Le commandant a abandonné le navire alors que des milliers de personnes étaient encore bloquées sur l’épave. Aurait-il pu lutter contre son instinct de survie?

Courage, fuyons. Au cours du naufrage du Concordia, le commandant Francesco Schettino a fait le choix de se protéger plutôt que de sauver les passagers. Et ce au mépris même de la loi qui l’obligeait à rester à bord. Un acte, certes, dénué de toute bravoure, mais qui est l’exemple type de l’instinct de survie. Jean-Claude Seznec, psychiatre et auteur de J’arrête de lutter avec mon corps, explique que « l’angoisse de mort du commandant a nécessité une réponse immédiate, qui l’a fait réagir sans considérer les conséquences à long terme ». Il a réagi de manière automatique, « en arbitrant avec ses propres critères ». L’argument « les femmes et les enfants d’abord » n’a pas beaucoup pesé.

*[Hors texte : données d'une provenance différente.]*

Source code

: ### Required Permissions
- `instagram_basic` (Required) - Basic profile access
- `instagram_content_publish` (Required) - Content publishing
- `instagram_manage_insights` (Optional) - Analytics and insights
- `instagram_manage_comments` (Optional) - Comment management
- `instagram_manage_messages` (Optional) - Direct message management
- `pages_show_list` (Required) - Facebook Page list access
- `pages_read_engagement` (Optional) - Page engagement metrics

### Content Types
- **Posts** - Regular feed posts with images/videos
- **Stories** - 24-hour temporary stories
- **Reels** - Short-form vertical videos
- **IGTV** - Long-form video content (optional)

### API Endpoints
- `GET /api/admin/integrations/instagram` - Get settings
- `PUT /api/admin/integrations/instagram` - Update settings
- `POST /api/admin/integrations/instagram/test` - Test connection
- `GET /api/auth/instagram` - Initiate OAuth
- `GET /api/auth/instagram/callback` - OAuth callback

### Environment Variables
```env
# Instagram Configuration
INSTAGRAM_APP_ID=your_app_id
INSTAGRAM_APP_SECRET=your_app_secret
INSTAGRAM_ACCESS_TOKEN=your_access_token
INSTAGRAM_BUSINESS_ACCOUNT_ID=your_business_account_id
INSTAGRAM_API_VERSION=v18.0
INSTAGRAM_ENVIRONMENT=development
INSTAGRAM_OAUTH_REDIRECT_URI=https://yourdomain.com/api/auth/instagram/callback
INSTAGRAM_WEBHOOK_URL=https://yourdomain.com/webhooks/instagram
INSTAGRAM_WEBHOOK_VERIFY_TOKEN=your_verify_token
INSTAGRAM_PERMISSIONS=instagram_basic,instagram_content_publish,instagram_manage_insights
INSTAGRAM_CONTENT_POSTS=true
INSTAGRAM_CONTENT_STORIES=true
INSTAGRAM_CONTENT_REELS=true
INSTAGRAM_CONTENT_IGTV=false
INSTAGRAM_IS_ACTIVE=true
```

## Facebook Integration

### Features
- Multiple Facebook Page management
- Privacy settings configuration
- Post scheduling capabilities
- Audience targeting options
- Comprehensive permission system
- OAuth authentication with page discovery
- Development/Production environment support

Le principe de l’instinct de survie est simple : « il y a le feu, je fuis ». Visiblement, cela fonctionne aussi pour l’eau. Antoine Pelissolo, professeur de psychiatrie à Paris VI, affirme que la décision instinctive se fait en deux temps: « d’abord, le premier réflexe se dirige vers soi-même. C’est seulement dans un deuxième temps que l’individu pense aux autres. » L’impulsion de survie n’est donc pas totalement égoïste. « Il y a beaucoup d’espèces qui mettent leur instinct au service du groupe, précise-t-il. Certains oiseaux préviennent par leur cri le reste de leur groupe, au risque de se mettre eux-mêmes en danger ».

Un réflexe qu’il est possible de modifier… légèrement Mais l’homme aussi peut faire preuve d’altruisme et dépasser le premier stade de réflexion, même dans l’urgence. Manrico Giampietroni, l’héroïque commissaire de bord du Concordia, a préféré faire passer la vie des autres avant la sienne. Il a sauvé des dizaines de personnes, au risque de mourir dans la catastrophe. Jean-Claude Seznec explique que « c’est le caractère de chacun qui définit les réactions ». Nous sommes tous différents, donc nos impulsions le sont également.

Autre facteur qui peut modifier nos comportements: l’apprentissage. « Même si les réflexes de survie sont le plus souvent innés, il est possible de les modifier légèrement » assurent de concert les deux spécialistes. C’est pourquoi la formation et l’entraînement sont essentiels. Le psychiatre explique que « les pilotes d’avion ont très régulièrement des stages qui les confrontent à toutes sortes de catastrophes. Cela leur permet d’acquérir des réflexes, qui leur reviendront en mémoire le jour où ils seront dans une situation dangereuse. » Mais tout cela reste purement théorique.

À l’heure où beaucoup s’insurgent donc du comportement du commandant, Jean-Claude Seznec fait le point. « On peut ne pas être d’accord avec la décision qu’il a prise. Mais on ne peut pas vraiment le juger, car nous ne sommes pas à sa place ». Pour le faire, il faudrait que nous ayons tous au moins une fois été confrontés à une situation similaire. Combien d’entre nous auraient alors jugé, tout comme le commandant,qu’il faisait décidément bien « noir dans l’épave »?